Thursday, 29 April 2010

Strewth! It's time to liberalise the rules on where international rugby stars can play

If I was a cynical member of the RFU, I might smell a rat at Julian Salvi's one-year sojourn at Bath Rugby.

Is he an Australian Rugby Union spy, uncovering the secrets of Northern Hemisphere rugby before returning south to report back to his spy-masters? And all this just a year before the World Cup. Hmmm, suspicious....

I jest, of course. But I actually believe the flanker's spell in Bath can carry some salutary lessons for rugby bosses across the globe.

Currently the men who run the national set-ups in Australia, South Africa and a whole host of other top-tier rugby union countries insist that players must ply their club trade in their homeland if they are to stand any chance of being picked for their national team.

This, to my mind, illustrates how parochialism, narrow-mindedness and an element of micro-management has crept into the way the game is run.

We live in a globalised world where – in many parts of the West – people, capital and goods can flow over national boundaries with little restriction. Yet a form of hidebound 'protectionism' exists in the way rugby is governed.

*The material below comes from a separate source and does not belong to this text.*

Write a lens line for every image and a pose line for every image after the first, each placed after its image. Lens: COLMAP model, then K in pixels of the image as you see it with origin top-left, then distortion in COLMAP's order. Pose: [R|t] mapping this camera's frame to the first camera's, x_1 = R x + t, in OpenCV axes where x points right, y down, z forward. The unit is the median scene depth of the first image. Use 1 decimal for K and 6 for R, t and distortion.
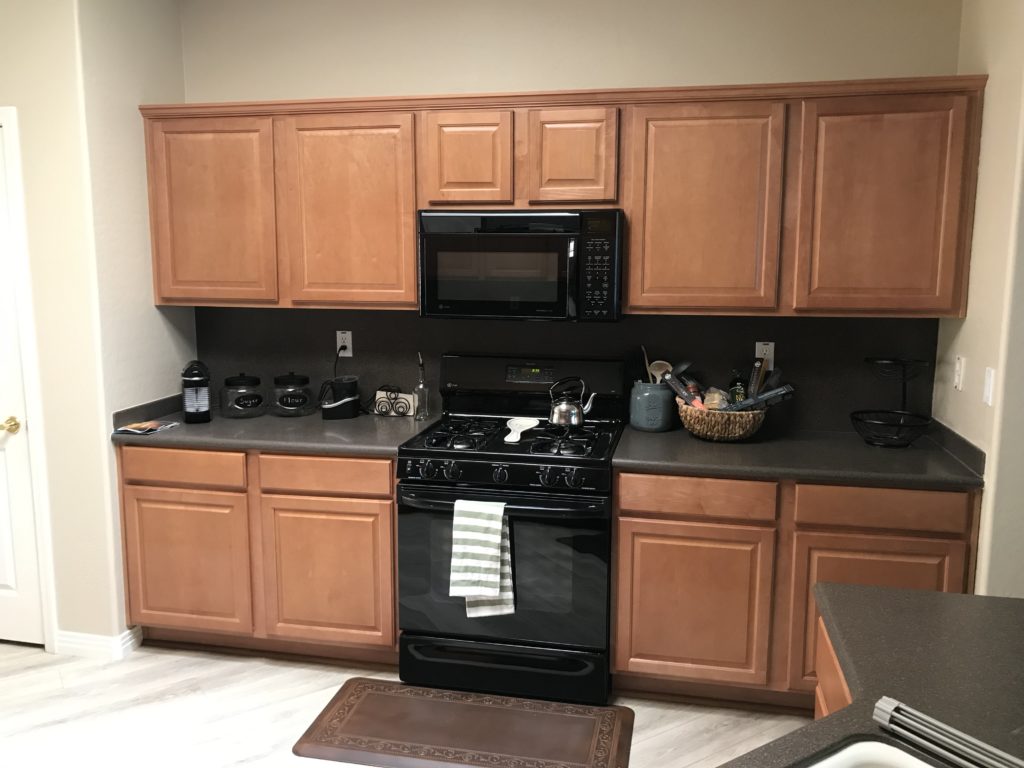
lens RADIAL K [[889.5, 0, 512.0], [0, 889.5, 384.0], [0, 0, 1]] dist [0.056379, 0.002876]
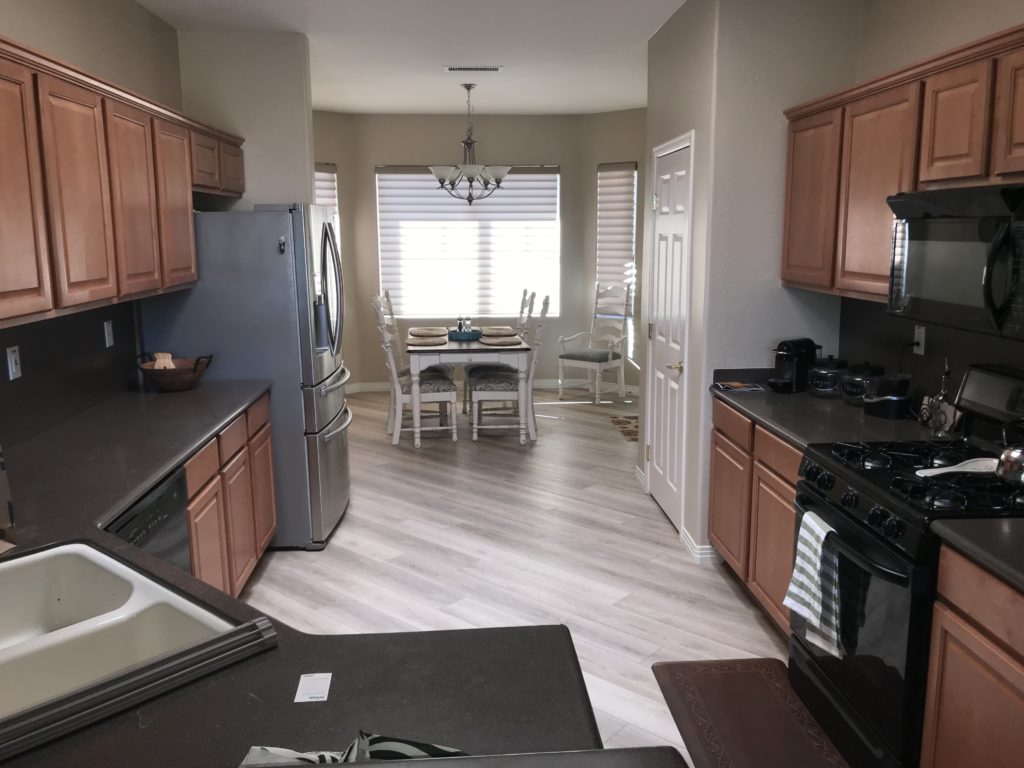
lens RADIAL K [[889.5, 0, 512.0], [0, 889.5, 384.0], [0, 0, 1]] dist [0.056379, 0.002876]
pose [[0.260920, 0.168423, -0.950555, 0.651409], [-0.139185, 0.980938, 0.135601, -0.075031], [0.955274, 0.096922, 0.279388, 0.388823]]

An England star might just get away with having the audacity to play club rugby in France but team manager Martin Johnson has made it plain that such a player will be all but discounted if he heads south of the equator.

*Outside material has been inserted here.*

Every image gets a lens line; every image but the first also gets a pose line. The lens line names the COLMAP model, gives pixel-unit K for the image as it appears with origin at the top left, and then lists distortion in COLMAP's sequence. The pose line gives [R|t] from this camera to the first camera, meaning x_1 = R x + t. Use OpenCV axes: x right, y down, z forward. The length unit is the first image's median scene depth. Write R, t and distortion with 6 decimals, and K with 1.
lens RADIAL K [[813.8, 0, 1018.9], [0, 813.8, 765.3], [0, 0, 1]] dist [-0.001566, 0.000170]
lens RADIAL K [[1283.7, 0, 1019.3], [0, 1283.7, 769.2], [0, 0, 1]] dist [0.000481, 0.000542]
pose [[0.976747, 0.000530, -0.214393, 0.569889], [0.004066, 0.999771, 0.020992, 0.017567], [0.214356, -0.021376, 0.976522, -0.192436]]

Yet who are England's greatest rivals on the world stage? They are New Zealand, Australia and South Africa. And to beat your rivals, you need to understand how they operate.

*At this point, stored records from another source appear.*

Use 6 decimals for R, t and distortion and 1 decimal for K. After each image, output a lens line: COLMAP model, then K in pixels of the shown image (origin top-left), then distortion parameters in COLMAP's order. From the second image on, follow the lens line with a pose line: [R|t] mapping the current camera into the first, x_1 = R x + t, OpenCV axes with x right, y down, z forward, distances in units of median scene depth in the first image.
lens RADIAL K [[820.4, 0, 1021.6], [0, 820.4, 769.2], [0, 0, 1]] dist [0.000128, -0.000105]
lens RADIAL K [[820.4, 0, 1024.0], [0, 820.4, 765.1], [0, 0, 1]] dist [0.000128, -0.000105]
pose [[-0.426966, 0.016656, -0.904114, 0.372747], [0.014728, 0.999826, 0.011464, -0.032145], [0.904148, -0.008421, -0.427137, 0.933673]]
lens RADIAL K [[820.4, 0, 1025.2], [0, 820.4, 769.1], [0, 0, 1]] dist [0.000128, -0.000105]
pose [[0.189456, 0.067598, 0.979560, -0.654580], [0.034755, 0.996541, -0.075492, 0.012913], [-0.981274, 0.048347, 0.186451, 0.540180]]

So why aren't England's Elite Player Squad members free to take contracts with Southern Hemisphere clubs, given that such experiences would expose them to how key figures in rival national set-ups operate? It's insular; it's barmy.

Apologists of the current arrangements will point out that national coaches need to have their players close by for training camps but that can be circumvented by ensuring players have the appropriate clauses in their contracts to enable them to return for those sessions. It's not rocket science and the different perspective that those Antipodean-based players would bring to such sessions would surely be worth the air fare.

In my view, Salvi did something very canny in leaving Canberra for a year or so's spell with Bath. A rising star in the Australian rugby firmament, he can now return to his homeland with a firm grasp of what makes the Northern Hemisphere rugby world tick. He's played in Paris, Edinburgh, Belfast and Twickenham, not to mention all the main club stadia in England.

With a World Cup imminent, I would have thought such insights would be invaluable to the Australian Rugby Union. Couple that with his skills in the loose and he'd be in my Wallabies' squad in a flash.

I'm not advocating the wholesale migration of England's best players, nor do I want to see the Guinness Premiership turned into a procession of well-paid Southern Hemisphere show ponies, but the scales need to tip a little more in the direction of a laissez-faire arrangement.

Nurturing home-grown talent through Premiership clubs' academies is crucial for the future of English rugby but the RFU has to acknowledge that a player immersing themselves in a world-beating rugby culture a few thousand miles away isn't necessarily a bad thing for the Red Rose.

And that's why hanging such players as Melbourne-bound Danny Cipriani out to dry would be an act of short-sighted folly by the RFU.